PROBLEM DETAILS
Search the entries below for "source" and copy each matching line.

***** THE DATA *****

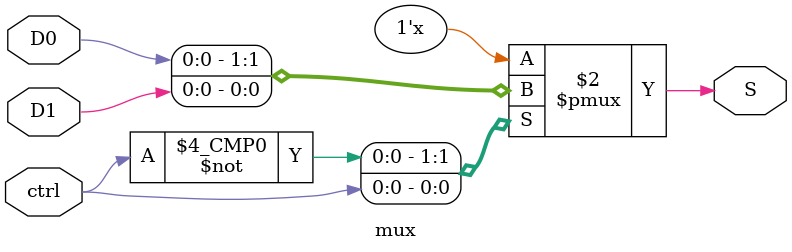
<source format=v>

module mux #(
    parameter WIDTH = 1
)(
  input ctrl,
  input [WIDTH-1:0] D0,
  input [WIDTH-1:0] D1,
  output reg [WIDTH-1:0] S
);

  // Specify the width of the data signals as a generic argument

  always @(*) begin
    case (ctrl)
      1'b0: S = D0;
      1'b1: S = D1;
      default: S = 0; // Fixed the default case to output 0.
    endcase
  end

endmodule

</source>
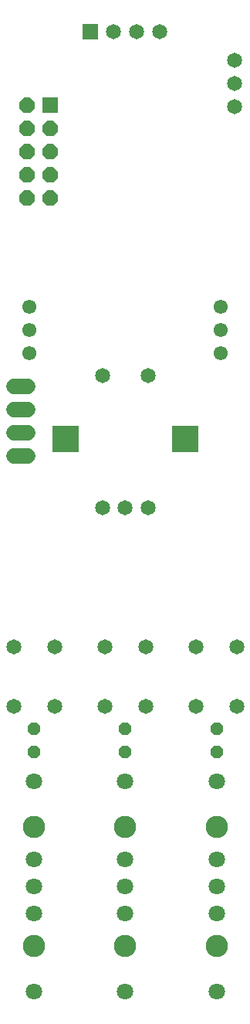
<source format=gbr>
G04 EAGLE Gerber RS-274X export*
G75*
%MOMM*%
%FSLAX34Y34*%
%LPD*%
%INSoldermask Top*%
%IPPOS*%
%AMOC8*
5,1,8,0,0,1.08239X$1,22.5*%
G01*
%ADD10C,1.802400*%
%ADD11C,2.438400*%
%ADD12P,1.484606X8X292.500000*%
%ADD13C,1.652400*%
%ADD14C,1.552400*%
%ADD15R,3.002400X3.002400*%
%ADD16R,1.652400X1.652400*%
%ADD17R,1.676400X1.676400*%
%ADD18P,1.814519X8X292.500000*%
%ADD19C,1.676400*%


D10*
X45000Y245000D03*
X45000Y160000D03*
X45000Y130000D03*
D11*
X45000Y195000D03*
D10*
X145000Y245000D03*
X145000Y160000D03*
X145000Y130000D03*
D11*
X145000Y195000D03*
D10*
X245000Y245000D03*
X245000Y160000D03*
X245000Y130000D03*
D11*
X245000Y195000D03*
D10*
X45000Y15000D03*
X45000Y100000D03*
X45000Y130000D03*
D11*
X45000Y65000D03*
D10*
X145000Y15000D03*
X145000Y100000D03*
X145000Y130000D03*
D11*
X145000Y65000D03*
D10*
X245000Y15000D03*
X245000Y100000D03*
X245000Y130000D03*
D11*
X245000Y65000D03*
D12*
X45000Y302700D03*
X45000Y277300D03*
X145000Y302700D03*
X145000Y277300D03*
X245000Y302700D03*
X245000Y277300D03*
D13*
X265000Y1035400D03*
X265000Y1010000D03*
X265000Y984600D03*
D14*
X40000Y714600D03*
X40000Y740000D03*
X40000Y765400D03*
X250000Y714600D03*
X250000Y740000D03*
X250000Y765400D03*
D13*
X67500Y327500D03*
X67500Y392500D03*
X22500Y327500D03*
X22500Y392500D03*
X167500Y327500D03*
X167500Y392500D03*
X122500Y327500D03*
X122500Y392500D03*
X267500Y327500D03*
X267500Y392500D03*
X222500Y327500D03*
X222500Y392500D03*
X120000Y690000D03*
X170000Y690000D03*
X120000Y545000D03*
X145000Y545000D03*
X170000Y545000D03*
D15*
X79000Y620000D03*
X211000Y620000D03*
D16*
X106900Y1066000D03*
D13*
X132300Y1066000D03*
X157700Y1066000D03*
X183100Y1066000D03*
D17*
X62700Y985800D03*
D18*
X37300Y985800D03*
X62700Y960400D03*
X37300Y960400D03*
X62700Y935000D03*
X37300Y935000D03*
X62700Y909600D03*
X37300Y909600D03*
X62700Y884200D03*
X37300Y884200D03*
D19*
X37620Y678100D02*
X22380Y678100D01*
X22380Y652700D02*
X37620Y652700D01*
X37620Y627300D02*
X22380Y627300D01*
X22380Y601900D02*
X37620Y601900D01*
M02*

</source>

*****

ANSWER TO THE PROBLEM
<source format=v>
</source>
<source format=gbr>
</source>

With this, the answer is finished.